→ **Texte fourni**
****************************************

Vous avez bien lu : pas de quartier ! Vous avez dévié de la Foi catholique ? Dommage pour vous, car les conséquences sont à vie… et l’infamie à perpétuité… Pauvre Saint Pierre, lui qui avait une si haute dignité en tant qu’Apôtre, par sa déviation et son reniement, son schisme, il perd tout et c’est irrémédiable, selon les termes de cette Bulle, si bien-sûr elle était vraiment de droit divin…
C’EST CLAIR : repentir ou pas, ça ne change rien : il suffit qu’il ait dévié de la Foi catholique (qui en jugera ???) une seule fois, AVANT son élévation, pour être définitivement et totalement exclu, d’une élévation au cardinalat ou au souverain pontificat… POINT FINAL. C’est net et sans appel…
DONC, si l’on suit cette Bulle qui serait de « droit divin » (selon certains sedevacantistes) et donc valable à toute époque, saint Pierre ne pouvait être vrai Pape, étant frappé par cette impossibilité intrinsèque et « ontologique » !!! Lui aussi avait un « obex »… étant considéré du coup comme « perpétuellement inapte et incapable » (perpetuo privati, et ad illa de cetero inhabiles, et incapaces).
Alors, OUI, c’est « totalement débile » de venir nous dire que cette Bulle est de « droit divin », la preuve du contraire est clairement établie ! à moins d’être de mauvaise foi.

****************************************

→ **Données fournies**
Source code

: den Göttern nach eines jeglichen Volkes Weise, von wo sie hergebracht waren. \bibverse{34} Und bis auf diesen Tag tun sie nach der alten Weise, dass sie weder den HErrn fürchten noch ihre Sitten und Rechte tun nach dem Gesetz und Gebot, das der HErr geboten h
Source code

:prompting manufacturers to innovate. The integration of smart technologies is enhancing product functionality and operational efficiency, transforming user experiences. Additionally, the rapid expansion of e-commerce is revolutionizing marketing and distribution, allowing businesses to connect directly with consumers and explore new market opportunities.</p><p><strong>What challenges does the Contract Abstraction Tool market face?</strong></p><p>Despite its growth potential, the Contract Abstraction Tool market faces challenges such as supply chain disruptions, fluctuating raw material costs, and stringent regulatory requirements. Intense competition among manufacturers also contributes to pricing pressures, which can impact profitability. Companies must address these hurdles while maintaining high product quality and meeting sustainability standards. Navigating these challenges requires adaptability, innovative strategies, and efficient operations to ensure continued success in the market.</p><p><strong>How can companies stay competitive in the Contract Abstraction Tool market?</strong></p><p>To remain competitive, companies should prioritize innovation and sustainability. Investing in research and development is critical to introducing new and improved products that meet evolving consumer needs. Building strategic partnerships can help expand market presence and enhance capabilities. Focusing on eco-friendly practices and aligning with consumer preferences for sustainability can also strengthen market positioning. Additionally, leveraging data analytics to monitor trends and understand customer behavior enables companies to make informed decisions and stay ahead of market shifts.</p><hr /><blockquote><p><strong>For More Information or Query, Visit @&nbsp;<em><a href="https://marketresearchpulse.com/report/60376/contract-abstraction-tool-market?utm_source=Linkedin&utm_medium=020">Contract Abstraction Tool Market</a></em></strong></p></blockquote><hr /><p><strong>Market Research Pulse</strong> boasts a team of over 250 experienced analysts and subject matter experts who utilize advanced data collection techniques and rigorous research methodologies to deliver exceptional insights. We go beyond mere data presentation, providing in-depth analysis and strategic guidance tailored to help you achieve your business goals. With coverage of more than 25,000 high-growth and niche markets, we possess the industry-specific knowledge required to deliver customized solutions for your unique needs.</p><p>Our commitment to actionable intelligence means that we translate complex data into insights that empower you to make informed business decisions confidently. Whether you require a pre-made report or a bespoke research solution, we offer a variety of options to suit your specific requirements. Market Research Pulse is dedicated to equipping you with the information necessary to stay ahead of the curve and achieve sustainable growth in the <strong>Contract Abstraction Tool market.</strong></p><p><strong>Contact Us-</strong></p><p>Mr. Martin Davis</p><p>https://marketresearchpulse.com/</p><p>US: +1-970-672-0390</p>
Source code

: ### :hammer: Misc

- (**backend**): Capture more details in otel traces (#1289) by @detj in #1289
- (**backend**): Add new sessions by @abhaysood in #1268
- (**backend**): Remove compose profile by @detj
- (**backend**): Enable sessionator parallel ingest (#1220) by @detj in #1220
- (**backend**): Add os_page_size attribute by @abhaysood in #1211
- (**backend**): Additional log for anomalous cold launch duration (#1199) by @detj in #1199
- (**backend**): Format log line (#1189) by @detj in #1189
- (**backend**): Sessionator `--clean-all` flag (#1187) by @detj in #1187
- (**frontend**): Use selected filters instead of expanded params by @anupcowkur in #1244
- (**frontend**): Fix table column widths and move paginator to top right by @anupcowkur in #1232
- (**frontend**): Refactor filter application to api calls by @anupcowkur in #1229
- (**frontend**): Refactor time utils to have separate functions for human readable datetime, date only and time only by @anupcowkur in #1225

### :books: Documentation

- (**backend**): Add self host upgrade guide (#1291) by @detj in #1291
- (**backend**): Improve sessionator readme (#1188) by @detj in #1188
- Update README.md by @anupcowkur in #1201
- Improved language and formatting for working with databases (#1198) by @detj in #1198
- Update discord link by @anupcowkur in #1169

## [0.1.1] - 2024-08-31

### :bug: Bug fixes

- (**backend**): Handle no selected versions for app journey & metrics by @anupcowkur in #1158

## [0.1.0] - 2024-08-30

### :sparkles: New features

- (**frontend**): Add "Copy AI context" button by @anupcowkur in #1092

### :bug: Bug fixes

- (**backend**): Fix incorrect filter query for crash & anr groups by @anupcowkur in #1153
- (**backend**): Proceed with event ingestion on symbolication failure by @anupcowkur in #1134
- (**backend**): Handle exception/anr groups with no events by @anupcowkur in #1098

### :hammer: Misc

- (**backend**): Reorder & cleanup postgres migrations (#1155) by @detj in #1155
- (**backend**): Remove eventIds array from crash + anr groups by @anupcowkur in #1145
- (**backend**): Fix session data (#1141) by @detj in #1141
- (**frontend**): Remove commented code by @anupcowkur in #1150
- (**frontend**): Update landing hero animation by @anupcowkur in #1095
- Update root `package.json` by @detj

****************************************

→ **Objectif de l'exercice**
Extrayez mot pour mot, dans le texte sur la Bulle et saint Pierre, le passage commençant à « Alors, OUI, c’est » et se terminant à « de mauvaise foi. ».

→ **Résultat obtenu**
Alors, OUI, c’est « totalement débile » de venir nous dire que cette Bulle est de « droit divin », la preuve du contraire est clairement établie ! à moins d’être de mauvaise foi.